RE: RADOS: Deleting all objects in a namespace

Sage Weil <sweil@xxxxxxxxxx> · Wed, 31 May 2017 13:58:30 +0000 (UTC)

On Wed, 31 May 2017, Puerta, Ernesto (Nokia - ES/Madrid) wrote:
> Based on this discussion on the delayed deletes, has there already been 
> any previous discussion/effort on expired TTL'd deletes? This would 
> align Ceph to other distributed (or SSTable-based) systems, like 
> Cassandra, which mark data as deleted (aka tombstones) and then 
> consolidate them during scheduled overnight/off-peak timeframes (usually 
> at compaction stage).

It's come up a few times, but we've never gotten very serious about 
designing or implementing it.  I think whats missing is a compelling 
librados user/use-case that wants rados-level objects to disappear on 
their own.  Currently all(?) librados users are building higher-level data 
structures out of multiple rados objects and having the disappear in 
an uncoordinated fashion isn't quite the right match.  (RGW, for 
instance, needs to update the bucket index and quota etc info, 
hence it has its own gc process.)

Also, there are some implementation issues.  The main one is that scrub 
currently only runs when a PG is clean (all replicas up to date), which 
means that a degraded cluster wouldn't scrub and thus wouldn't retire TTL 
data.  This could lead to the cluster overfilling.

That said, I think we're open to it if there is a compelling use case that 
avoids those issues...

sage

 > 
> Ernesto
> 
> > -----Original Message-----
> > From: ceph-devel-owner@xxxxxxxxxxxxxxx [mailto:ceph-devel-
> > owner@xxxxxxxxxxxxxxx] On Behalf Of Gregory Farnum
> > Sent: miércoles, 24 de mayo de 2017 22:47
> > To: Sage Weil <sweil@xxxxxxxxxx>; John Spray <jspray@xxxxxxxxxx>
> > Cc: Ceph Development <ceph-devel@xxxxxxxxxxxxxxx>
> > Subject: Re: RADOS: Deleting all objects in a namespace
> > 
> > On Wed, May 24, 2017 at 6:32 AM Sage Weil <sweil@xxxxxxxxxx> wrote:
> > >
> > > On Wed, 24 May 2017, John Spray wrote:
> > > > On Wed, May 24, 2017 at 6:12 AM, Gregory Farnum
> > <gfarnum@xxxxxxxxxx> wrote:
> > > > > On Tue, May 23, 2017 at 6:10 AM John Spray <jspray@xxxxxxxxxx>
> > wrote:
> > > > >>
> > > > >> Soon, we'll probably be letting multiple CephFS filesystems use
> > > > >> the same data and metadata pools, where the filesystems are
> > > > >> separated by rados namespace.

■ **WORK TO COMPLETE**:
1. Edit the passage of the Ceph mailing-list thread starting at "Also, there are" and ending at "the cluster overfilling.", replacing "cluster" with "storage cluster".
2. According to the Ceph mailing-list thread, under what condition does scrub currently run?
3. List every person named in the Ceph mailing-list thread.
The rows that come next have no connection to the Ceph mailing-list thread.

[Recorded data]
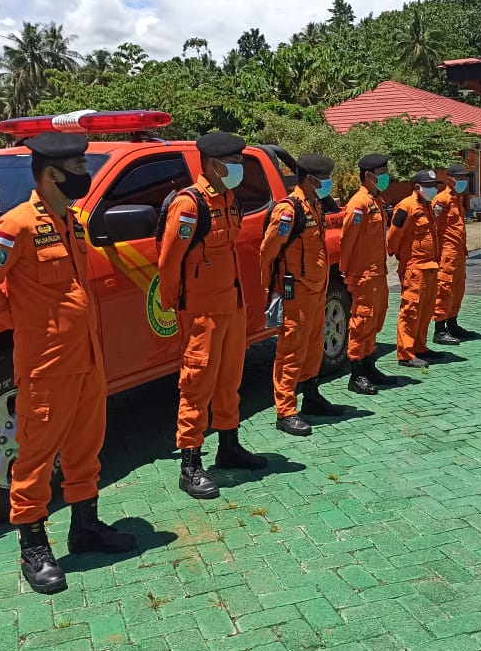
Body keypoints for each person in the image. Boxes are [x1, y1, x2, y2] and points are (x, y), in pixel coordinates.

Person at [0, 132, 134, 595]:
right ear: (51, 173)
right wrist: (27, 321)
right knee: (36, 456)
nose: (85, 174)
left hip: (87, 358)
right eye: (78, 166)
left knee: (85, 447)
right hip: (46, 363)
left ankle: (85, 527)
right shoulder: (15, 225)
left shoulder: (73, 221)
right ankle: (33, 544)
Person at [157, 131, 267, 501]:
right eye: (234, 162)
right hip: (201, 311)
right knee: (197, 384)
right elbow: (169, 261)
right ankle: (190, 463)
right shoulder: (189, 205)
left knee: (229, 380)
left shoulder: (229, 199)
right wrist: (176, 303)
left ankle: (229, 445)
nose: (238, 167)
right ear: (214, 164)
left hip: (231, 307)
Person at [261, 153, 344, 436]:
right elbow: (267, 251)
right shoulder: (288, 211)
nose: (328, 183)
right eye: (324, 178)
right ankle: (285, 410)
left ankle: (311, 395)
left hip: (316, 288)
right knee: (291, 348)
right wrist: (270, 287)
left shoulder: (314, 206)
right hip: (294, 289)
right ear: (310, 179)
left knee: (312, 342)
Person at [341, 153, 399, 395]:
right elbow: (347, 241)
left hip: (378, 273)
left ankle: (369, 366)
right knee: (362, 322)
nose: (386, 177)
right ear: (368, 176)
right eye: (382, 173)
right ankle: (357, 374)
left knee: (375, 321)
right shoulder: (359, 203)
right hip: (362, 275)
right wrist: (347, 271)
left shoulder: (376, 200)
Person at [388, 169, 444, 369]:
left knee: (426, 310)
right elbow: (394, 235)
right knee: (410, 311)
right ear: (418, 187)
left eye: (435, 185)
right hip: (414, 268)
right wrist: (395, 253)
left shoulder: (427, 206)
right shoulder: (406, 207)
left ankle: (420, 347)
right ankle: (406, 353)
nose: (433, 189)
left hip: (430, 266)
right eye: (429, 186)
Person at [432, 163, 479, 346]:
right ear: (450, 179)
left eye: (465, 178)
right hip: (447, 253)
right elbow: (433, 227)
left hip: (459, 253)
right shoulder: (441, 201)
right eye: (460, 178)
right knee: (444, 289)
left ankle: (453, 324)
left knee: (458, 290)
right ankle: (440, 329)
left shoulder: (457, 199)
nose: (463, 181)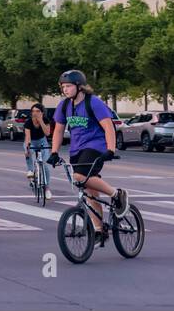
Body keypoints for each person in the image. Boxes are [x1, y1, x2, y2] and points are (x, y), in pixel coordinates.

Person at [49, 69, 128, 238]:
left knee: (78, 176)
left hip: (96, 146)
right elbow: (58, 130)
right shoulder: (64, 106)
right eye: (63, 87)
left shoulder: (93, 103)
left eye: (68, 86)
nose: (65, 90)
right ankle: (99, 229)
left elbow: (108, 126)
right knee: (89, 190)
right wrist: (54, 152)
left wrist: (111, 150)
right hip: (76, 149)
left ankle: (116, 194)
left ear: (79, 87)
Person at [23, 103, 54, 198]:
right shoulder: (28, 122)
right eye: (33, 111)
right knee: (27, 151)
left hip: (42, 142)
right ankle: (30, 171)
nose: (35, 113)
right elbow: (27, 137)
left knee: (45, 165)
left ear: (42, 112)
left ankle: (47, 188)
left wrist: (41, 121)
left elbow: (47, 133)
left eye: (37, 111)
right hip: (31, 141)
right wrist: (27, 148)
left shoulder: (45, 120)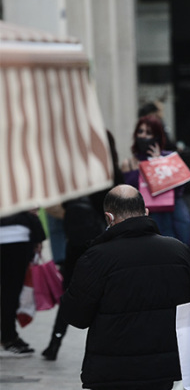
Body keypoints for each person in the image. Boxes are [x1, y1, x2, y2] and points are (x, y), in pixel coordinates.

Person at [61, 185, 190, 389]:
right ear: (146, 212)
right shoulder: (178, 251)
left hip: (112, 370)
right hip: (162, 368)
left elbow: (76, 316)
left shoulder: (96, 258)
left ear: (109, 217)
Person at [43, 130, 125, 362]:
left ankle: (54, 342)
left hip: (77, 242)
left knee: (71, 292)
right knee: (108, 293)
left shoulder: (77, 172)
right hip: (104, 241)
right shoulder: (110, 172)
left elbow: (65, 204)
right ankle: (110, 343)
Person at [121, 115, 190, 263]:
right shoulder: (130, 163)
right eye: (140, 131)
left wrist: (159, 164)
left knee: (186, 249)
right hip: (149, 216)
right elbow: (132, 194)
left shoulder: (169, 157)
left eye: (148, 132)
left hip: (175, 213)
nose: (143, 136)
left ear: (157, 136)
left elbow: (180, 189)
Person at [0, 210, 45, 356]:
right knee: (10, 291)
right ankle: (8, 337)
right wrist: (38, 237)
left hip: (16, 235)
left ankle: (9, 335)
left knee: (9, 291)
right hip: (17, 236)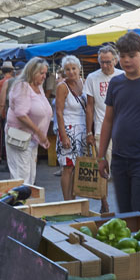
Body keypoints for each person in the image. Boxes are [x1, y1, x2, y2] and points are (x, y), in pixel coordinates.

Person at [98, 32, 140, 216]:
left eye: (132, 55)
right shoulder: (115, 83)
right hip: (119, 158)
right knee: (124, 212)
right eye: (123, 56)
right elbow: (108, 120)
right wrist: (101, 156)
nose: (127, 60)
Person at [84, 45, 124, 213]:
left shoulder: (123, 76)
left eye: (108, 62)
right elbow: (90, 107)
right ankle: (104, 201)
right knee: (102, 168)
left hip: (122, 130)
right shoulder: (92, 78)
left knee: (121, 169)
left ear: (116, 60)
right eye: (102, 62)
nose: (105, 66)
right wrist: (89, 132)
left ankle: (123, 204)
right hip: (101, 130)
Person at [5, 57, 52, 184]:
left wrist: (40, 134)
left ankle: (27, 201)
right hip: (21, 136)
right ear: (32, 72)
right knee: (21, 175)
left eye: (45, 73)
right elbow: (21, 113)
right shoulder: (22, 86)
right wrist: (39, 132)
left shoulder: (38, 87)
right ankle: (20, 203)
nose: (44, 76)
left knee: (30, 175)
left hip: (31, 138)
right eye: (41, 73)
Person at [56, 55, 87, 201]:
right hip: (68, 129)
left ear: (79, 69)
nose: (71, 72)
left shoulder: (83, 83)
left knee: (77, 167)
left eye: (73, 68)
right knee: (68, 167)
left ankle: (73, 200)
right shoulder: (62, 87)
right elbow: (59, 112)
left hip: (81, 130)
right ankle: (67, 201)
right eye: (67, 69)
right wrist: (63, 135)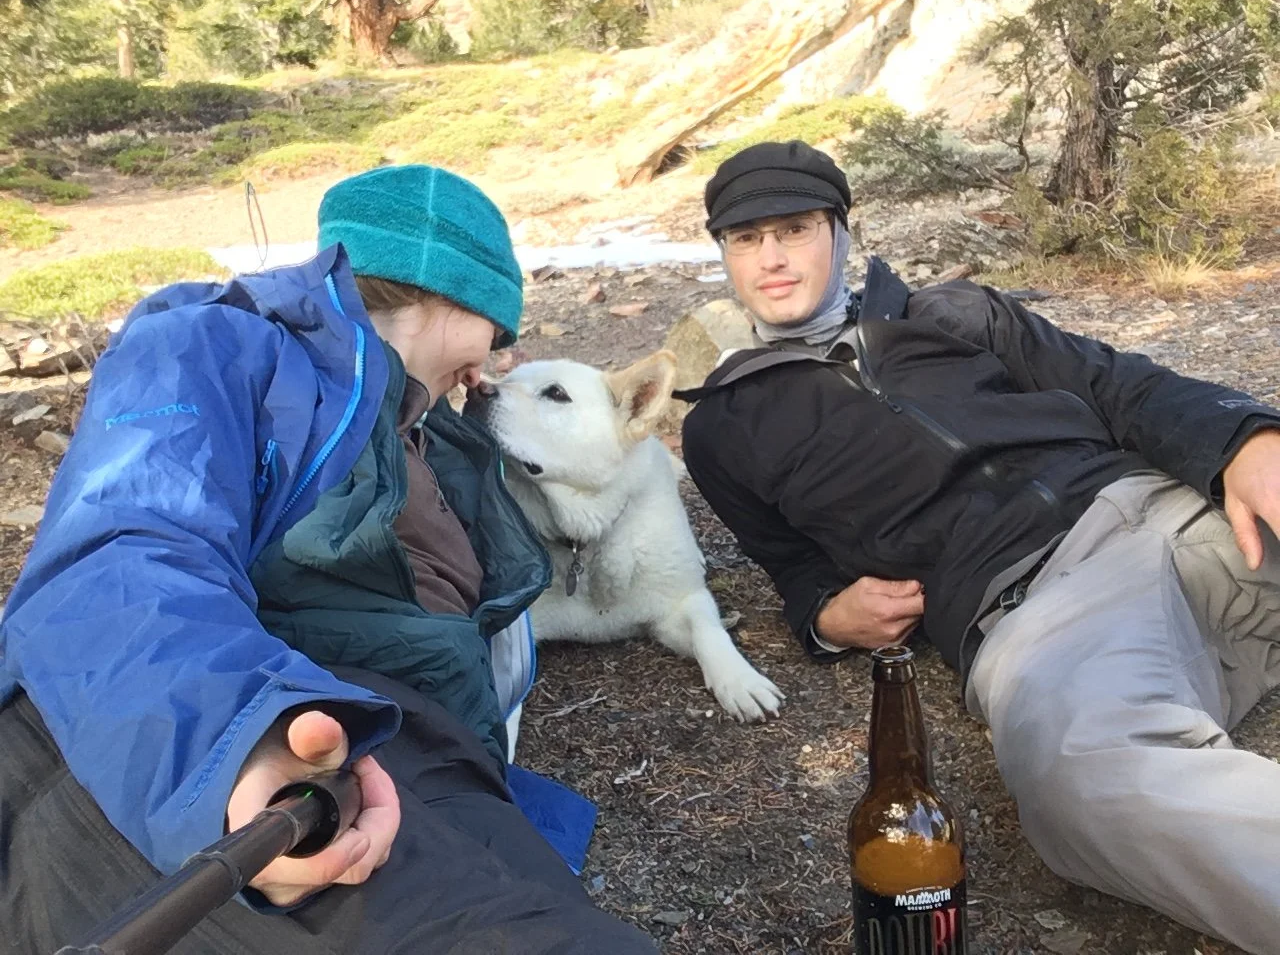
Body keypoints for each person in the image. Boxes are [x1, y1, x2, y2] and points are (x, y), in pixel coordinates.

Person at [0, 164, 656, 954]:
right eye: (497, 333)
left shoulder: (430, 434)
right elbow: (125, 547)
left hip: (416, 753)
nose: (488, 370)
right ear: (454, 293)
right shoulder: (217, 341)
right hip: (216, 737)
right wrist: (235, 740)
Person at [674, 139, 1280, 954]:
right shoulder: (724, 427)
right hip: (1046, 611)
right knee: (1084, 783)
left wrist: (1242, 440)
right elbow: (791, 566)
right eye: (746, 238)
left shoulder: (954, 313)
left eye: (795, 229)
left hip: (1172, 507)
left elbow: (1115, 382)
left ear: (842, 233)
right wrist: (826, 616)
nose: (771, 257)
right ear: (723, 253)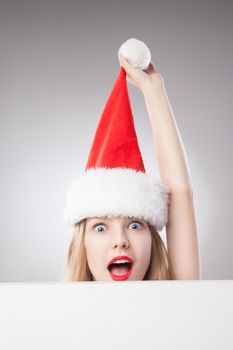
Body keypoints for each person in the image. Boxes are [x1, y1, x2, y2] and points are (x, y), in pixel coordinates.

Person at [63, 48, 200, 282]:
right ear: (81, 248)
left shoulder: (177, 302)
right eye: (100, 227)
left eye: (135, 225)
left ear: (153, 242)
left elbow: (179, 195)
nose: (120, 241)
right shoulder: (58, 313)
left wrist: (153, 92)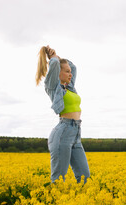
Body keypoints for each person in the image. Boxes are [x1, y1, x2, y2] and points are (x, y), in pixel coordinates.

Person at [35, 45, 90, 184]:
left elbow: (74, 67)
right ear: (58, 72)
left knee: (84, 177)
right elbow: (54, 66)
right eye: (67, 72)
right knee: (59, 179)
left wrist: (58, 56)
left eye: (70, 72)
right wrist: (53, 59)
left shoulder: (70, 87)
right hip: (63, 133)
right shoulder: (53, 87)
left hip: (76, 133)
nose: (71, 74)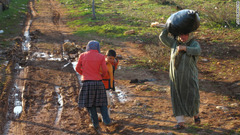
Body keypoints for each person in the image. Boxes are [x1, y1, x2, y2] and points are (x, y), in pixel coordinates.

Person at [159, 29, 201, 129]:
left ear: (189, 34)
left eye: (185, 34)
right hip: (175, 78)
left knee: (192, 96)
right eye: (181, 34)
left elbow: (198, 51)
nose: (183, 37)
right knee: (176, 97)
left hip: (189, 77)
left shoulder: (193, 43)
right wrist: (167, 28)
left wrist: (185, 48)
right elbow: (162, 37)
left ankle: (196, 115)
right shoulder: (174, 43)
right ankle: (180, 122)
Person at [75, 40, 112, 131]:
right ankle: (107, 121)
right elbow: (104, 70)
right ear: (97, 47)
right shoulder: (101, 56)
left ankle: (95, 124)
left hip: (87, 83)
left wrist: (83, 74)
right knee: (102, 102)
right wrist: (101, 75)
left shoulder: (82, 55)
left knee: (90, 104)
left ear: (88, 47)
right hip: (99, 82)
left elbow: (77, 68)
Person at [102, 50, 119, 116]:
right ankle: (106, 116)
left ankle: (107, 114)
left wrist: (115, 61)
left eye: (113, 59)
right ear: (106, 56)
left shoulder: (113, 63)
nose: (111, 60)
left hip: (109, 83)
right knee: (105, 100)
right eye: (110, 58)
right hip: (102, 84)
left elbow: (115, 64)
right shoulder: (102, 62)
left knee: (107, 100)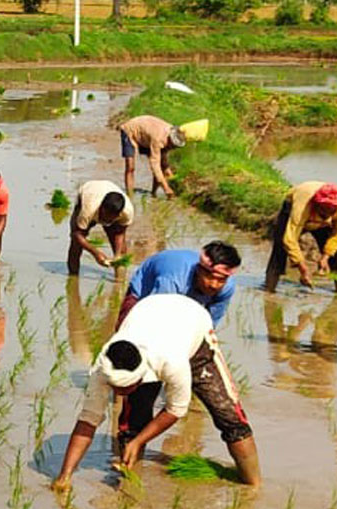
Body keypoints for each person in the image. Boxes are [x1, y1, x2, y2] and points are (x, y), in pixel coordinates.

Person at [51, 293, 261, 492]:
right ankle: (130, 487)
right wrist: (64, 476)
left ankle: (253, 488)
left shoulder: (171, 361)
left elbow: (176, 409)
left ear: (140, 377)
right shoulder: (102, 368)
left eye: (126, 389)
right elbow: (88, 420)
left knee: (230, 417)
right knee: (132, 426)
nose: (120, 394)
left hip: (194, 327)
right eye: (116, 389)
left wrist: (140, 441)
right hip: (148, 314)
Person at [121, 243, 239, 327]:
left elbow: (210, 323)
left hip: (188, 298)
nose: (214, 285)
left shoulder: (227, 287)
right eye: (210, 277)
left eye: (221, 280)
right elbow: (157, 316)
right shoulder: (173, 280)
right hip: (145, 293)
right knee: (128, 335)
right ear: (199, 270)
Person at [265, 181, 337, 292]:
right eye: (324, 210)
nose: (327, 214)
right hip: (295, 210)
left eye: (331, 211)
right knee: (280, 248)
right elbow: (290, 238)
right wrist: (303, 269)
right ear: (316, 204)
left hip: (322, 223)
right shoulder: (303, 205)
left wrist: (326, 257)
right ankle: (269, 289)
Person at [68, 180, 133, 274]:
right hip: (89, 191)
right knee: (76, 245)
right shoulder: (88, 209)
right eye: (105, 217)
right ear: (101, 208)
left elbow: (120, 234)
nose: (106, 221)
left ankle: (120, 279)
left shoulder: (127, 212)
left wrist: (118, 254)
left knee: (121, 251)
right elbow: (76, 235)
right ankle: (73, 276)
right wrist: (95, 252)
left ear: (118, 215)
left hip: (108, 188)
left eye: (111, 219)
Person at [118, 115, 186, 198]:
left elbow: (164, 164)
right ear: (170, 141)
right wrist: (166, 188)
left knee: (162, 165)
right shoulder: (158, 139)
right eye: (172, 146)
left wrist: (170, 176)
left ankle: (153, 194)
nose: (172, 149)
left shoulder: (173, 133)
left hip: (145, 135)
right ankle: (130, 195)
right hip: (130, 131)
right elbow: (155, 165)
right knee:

■ **RESPONSES FOR EACH TASK**:
1.
Also, there are some implementation issues.  The main one is that scrub 
currently only runs when a PG is clean (all replicas up to date), which 
means that a degraded storage cluster wouldn't scrub and thus wouldn't retire TTL 
data.  This could lead to the storage cluster overfilling.

2. Scrub runs only when a PG is clean, meaning all replicas are up to date.

3. Sage Weil, Ernesto Puerta, Gregory Farnum, John Spray